If I want to include people in the 'urban view' along the lines of the nineteenth  century  photographer's trade views, then I hang out on Hindley Street, early in the morning. This is  when it is not jammed with cars and it is recovering from a night  out in  the alcohol focused late night economy. 

 By definition, liveable cities are where people want to live. The Adelaide City Council is committed to renewing Adelaide by  encouraging people to return to  living in the the  inner city --its goal is a vibrant, populous and sustainable city. Similarly with the state government, as stated in its  30 Year Plan for Greater Adelaide.  Urban renewal means city-centre regeneration.

 
The assumption of this new urbanism for both appears to be that if you push enough people into the city, it’ll become  ‘vibrant’ and ‘diverse’.  Another assumption is that those living in the city seek the sight of emptiness as it means order and quiet that is ensured by a strong administration that controls urban life. 
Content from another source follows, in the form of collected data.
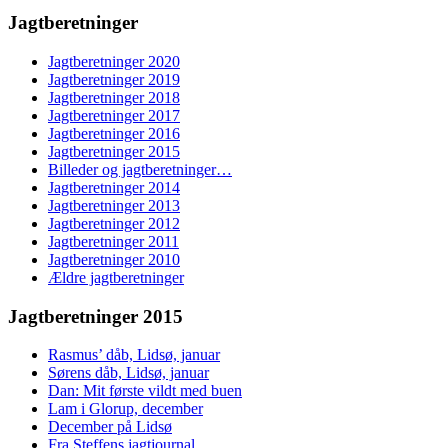
Jagtberetninger
Jagtberetninger 2020
Jagtberetninger 2019
Jagtberetninger 2018
Jagtberetninger 2017
Jagtberetninger 2016
Jagtberetninger 2015
Billeder og jagtberetninger…
Jagtberetninger 2014
Jagtberetninger 2013
Jagtberetninger 2012
Jagtberetninger 2011
Jagtberetninger 2010
Ældre jagtberetninger
Jagtberetninger 2015
Rasmus’ dåb, Lidsø, januar
Sørens dåb, Lidsø, januar
Dan: Mit første vildt med buen
Lam i Glorup, december
December på Lidsø
Fra Steffens jagtjournal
What  the policy of renewing Adelaide needs is actively trying to develop a cultural economy  that helps cultural producers  create  financially sustainable enterprises.They would then stay in the city rather than migrate to Brisbane, Sydney or Melbourne. Underpinning this is the idea of a European city, proposed as counter-model to the  modernist idea of the city.

Instead of redevelopment projects that swept away everything in their path, urban motorways, brutalist concrete estates and segregated commercial centres, the European city model is built around density, mixed use areas and protecting the historic built fabric.